Mrs. Matilda Amissah-Arthur's Final Look At Husband - PHOTO

The wife of the late former Vice-President, Mrs Matilda Amissah-Arthur, defied the usual Ghanaian culture of calmness at funeral grounds, especially as a widow, to hit hard at critics of her husband.

In an emotional tribute to her husband, whom she described as a rare gem, at the about three-hour funeral service held in his honour at the Accra International Conference Centre, she said her husband was not given the opportunity to prove himself to Ghanaians.
With a tinge of anger in her voice, Mrs Amissah-Arthur, while reading the tribute, which she had titled, “To my soul mate, my best friend, my roommate and my prayer partner,” said she was amazed in the last few weeks, following her husband's death, at the show of affection from the public.


“I ask myself is this Ghana? Are all these people in Ghana?” she asked and explained her shock that her husband's public life was met with maligning, false accusations, treachery, the deliberate change of things to make others look good; lies, wickedness and false accusations.

She said she had been forced to ask herself if it was her husband that people had come to pay tribute to and wondered whether people really knew him and took time to know him?

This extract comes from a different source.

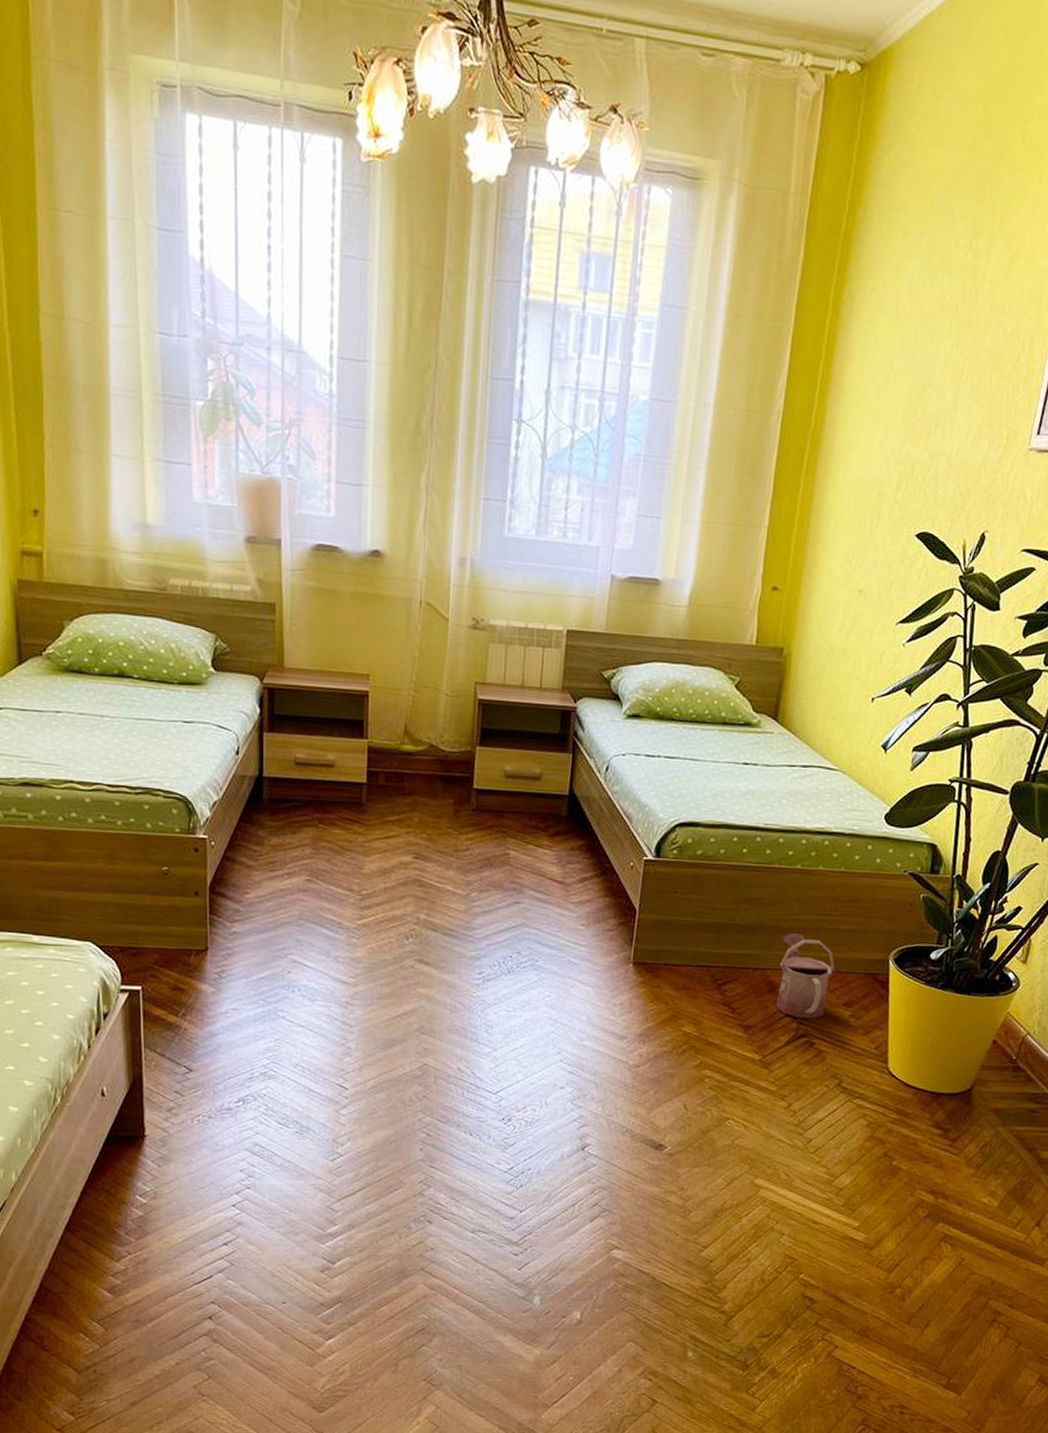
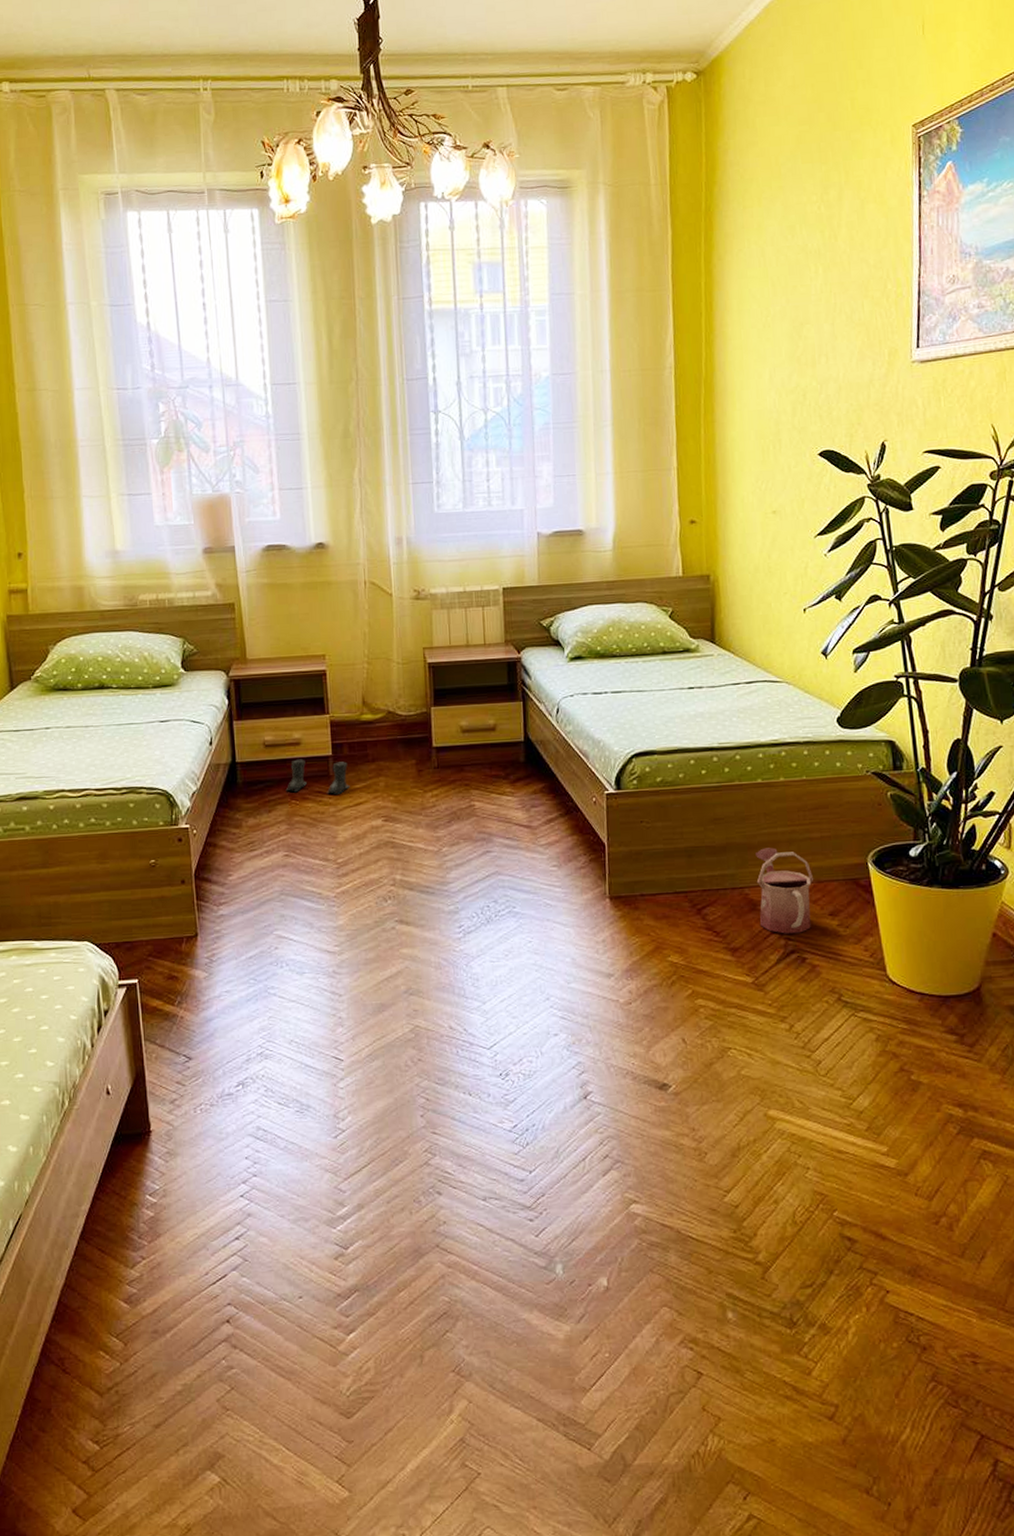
boots: none [313,782,382,824] -> present [285,759,350,794]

In the touching tribute, Mrs Amissah-Arthur, whose son, Kwesi Nyan, was seen trying to probably comfort his mother and impress upon her to tone down, rather poured her heart out to Ghanaians.

She said she was happy that those who cared to know him gave him the opportunity to prove his good nature, an attribute which resonated in the tributes of her husband as a humble, hardworking, time-conscious, man of integrity and one who loved to serve his country.

‘’My dearest, me and your children and grandchildren knew who you were. You were a rare gem and we treasure you. You made your mark in this country and beyond. Your memory will impact on generations.
Life together

Mrs Amissah-Arthur recounted that she had lived together with her husband for 40 years and five months but “thousand tears won’t bring you back, l know because I have cried,” she said.

In a sermon after the tributes, the Presiding Bishop of the Methodist Church, the Most Rev. Titus Kofi Awotwi-Pratt, eulogised the selfless lifestyle of the late Vice-President and blamed African leaders for the woes of the continent.

"The shame of it is that, despite the long years of being politically self-determining, the greed and shameful practices of some unpatriotic African leaders have kept us impoverished in the midst of plenty.

"When they are drawing up their budgets, they go cap in hand begging and when the money is brought, they share and loot to themselves," he said.

He said if that money was properly applied, "we would have had more classrooms for what is yet to be introduced now in this country".


The Most Rev. Awotwe-Pratt described Amissah Arthur as a fine gentleman who never stole state money, saying the type of politics he knew and played was the politics of respecting others' views, which encompassed all.

"The type of politics that he knew and played was politics of respecting each other’s views, politics of behaving and that we are educated and cultured; politics that we are human beings that are higher than animals, politics that means well and good, politics that praises God, politics that is great and stands firm even in the face of challenges, " he stated.

He added that the former Vice-President, whom he described as a fine gentleman, "will never die, he will live on".


On homosexuality, the Most Rev. Awotwe-Pratt expressed concern over attempts to impose same sex on Africa and blamed it on African leaders who submitted them to the Western World because of selfish personal gains.

He underscored the importance of the family and the union between man and woman as God's institution.

The Most Rev. Awotwi-Pratt charged religious bodies to check the seeming threat of emerging alternative sexual orientation seeking to "dilute our social norms".

The Presiding Bishop, therefore, charged African leaders to rise up and kick against any attempt to impose a sexual orientation which was an affront to the African society.

"May the leaders of Africa rise up and love their nations. May our politicians and those who go into politics never say that I am going in there to make wealth, but to serve," he stated.